Why Republicans have been able to nominate more moderate candidates, even with the primary system, while the Democrats have not, is an interesting question, though.
Care to offer up some proof that nominees have been of a lower quality (or some other standard) in the modern era due to a lack of a convention fight? While it certainly would be more dramatic for their to be convention fights for the nomination, it would also be seen as amateurish and as if the party doesn't have its' act together.
I personally think that it takes more (and thus makes a better candidate) to appeal to the masses across fifty seperate primaries and caucus than it does a few thousand dyed-in-the-wool party delegates.
If the Democrats would have had their party delegates decide the nominee in 2004 there is no doubt they would have chosen Howard Dean. He was certainly more extreme than John Kerry was. Your idea that delegates (the hardcore of the hardcore, typically) at the conventions would somehow be less extreme than the individuals that vote in the primaries seems a tad... unlikely.

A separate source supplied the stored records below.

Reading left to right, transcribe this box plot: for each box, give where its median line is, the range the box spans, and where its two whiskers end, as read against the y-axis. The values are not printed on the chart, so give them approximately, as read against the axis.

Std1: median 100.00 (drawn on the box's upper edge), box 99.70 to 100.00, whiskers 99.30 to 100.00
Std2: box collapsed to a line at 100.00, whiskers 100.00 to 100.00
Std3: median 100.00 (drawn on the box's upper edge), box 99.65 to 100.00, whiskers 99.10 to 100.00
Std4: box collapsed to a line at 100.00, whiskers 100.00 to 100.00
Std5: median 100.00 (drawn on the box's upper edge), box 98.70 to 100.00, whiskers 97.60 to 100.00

Nor would Kerry have made it
But speculation on what would have happened in this last election is not the point. The fact is the the Dems chose yet another extreme candidate who had little chance of winning and who wasn't representative of the middle of the country (just like McGovern, Mondale, Dukakis, etc.).
The point is that when you compare the candidates chosen through the primary system with the candidates chosen through the convention system earlier in the century, you find that the latter are more representative of the party as a whole and thus less extreme. Examples are Humphrey rather than McCarthy, Truman rather than Thurmond, Eisenhower over Taft, and Dewey over Taft. (Goldwater was an exception, I admit.)
McGovern.
Carter.
Mondale.
Dukakis.
George HFW Bush.
Gore.
Kerry.
It's been somewhere around forty years since the last contested convention fight, and we've had four competent presidential candiates since then; Nixon, Reagan, Clinton and George W Bush (Clinton's there solely because of sheer raw political talent; the current scheme rewards candidates like him). Dole would be on the above list of bad candidates, except that I liked his post-election style too much; GHFWB is on the list because, really, without Reagan he was so much raw meat.
But if you guys want us to keep nominating and electing centrists, OK. Shoot, I'm a centrist/neocon/RiNO/what have you; I'd rather our candidates win because people agree that we're right, but if you want us to keep gaming the system, well, we can do that too. :)
I know it's conventional wisdom that primary voters are more extreme than general election voters, but are they really? Or is it just that independents generally can't vote in primaries?
All I'm saying is that primaries tend to pick people pretty close to the center of their party, not that they pick people close to the center of the country. It's my hypothesis that the Democrats are consistently running into trouble at the national level because there's more diversion between the center of the Democrats and the center of the country than there is between the center of the Republicans and the center of the country.

I highly disagree. Senator Kerry is a man convinced of the necessity that he be President. And you really can't dissuade a man who believes his own hype or mythos (he's the second coming of JFK). He'll be running whether he's at 50% or 15% or 2% of Democratic primary voters.